School of Civil and Environmental Engineering
Ph.D. Thesis Defense Announcement
Improved air quality in the United States, India, and China from sustainable city development
Raj M. Lal
Dr. Armistead G. Russell (CEE)
Dr. James Mulholland (CEE), Dr. Jennifer Kaiser (CEE), Dr. Rodney Weber (EAS), Dr. Anu Ramaswami (Princeton)
Date & Time: Wednesday, Feb 5th, 12:20pm
Location: Ford ES&T Building, Room L1205
It is estimated that ~70% of people will live in cities by 2050, an increase of 2.5 billion globally. Because of such growth, there are pressing needs to study sustainable city management, develop and utilize new methods to obtain fine-scale data, and identify infrastructure to support future development to improve public health. Exposure to ambient air pollution is associated with adverse health outcomes and is one of the leading causes of premature mortality globally, estimated to contribute to 6.5 million deaths each year, many of which occur in the United States (~70,000), India (1.4 million), and China (~650,000). In addition, these three countries are the top-three CO2-emitting countries globally, accounting for ~50% of global emissions. The work presented in this thesis explores strategies to improve ambient air quality, reduce carbon emissions, assess PM2.5 spatial patterns in US cities, and study fine-scale linkages between various environmental indicators.

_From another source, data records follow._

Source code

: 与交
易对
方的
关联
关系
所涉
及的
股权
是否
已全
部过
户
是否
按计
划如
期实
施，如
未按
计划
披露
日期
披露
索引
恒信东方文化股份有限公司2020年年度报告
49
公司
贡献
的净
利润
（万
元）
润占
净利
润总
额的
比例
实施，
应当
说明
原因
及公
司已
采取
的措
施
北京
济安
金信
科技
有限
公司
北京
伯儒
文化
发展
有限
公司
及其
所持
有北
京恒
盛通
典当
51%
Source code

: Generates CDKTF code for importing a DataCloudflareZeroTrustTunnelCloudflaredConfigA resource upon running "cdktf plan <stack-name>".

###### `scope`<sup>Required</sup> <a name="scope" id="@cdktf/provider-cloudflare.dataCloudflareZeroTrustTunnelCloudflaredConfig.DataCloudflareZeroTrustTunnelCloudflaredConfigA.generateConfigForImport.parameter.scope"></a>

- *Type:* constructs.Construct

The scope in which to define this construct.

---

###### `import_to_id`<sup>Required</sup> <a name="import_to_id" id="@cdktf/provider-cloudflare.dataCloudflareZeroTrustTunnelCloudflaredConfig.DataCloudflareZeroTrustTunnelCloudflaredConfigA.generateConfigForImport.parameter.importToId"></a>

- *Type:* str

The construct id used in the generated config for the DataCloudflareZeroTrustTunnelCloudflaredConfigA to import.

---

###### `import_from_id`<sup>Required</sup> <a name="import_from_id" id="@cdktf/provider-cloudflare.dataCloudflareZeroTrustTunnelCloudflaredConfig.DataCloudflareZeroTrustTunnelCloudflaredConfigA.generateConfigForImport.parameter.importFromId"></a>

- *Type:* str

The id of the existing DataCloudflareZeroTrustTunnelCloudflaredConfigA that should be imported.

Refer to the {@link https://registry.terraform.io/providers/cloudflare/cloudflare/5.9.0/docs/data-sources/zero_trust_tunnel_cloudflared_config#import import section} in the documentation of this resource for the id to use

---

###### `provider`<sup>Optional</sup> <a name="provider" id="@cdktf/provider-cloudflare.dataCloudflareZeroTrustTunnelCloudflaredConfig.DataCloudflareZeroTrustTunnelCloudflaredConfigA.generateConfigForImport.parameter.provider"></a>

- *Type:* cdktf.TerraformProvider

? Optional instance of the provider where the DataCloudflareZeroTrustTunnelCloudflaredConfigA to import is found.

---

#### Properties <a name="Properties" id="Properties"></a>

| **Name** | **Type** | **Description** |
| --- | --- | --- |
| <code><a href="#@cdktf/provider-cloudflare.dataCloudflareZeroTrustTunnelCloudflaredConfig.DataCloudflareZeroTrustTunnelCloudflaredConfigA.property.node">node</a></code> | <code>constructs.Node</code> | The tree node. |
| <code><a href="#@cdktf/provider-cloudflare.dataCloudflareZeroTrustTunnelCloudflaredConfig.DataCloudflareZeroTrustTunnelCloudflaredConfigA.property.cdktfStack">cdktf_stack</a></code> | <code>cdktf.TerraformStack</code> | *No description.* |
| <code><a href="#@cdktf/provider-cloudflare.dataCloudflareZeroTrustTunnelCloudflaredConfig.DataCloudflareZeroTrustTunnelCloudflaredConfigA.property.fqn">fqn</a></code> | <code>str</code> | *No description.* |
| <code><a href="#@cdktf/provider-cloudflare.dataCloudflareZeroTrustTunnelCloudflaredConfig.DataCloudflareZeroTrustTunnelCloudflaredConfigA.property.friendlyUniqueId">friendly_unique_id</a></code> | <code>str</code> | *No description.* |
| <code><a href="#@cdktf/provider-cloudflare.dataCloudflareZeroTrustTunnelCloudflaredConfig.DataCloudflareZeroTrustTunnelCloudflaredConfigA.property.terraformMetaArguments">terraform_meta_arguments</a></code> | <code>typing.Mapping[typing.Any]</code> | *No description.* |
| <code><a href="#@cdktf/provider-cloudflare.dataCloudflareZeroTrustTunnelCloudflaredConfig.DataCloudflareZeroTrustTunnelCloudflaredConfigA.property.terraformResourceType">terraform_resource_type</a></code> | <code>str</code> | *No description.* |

The Taj Mahal is an iconic Indian monument and one of the Seven Wonders of the World but its marble surface has been discolored with time. We used spatially detailed emission estimates and air quality modeling to estimate biomass (e.g., municipal solid waste (MSW), dung cake, wood, and crop) burning contributions to the discoloration. National Chinese PM2.5 and CO2 emission reductions from novel, urban-industrial symbiosis strategies were assessed, including waste heat re-use from electric generating and industrial sources. The relationship between air quality, neighborhood infrastructure, and subjective well-being was characterized to provide supportive data for more equitable outcomes for future city development. PM2.5, NO2, and CO concentrations in the near-road environment were compared to concentrations at nearby urban monitors in US cities and we found no statistically significant (α=0.05) difference of PM2.5 between the two environments. Finally, power plant and industrial waste heat to electricity and coal fly-ash material exchanges were assessed in India to estimate air pollution and carbon mitigation of such strategies there.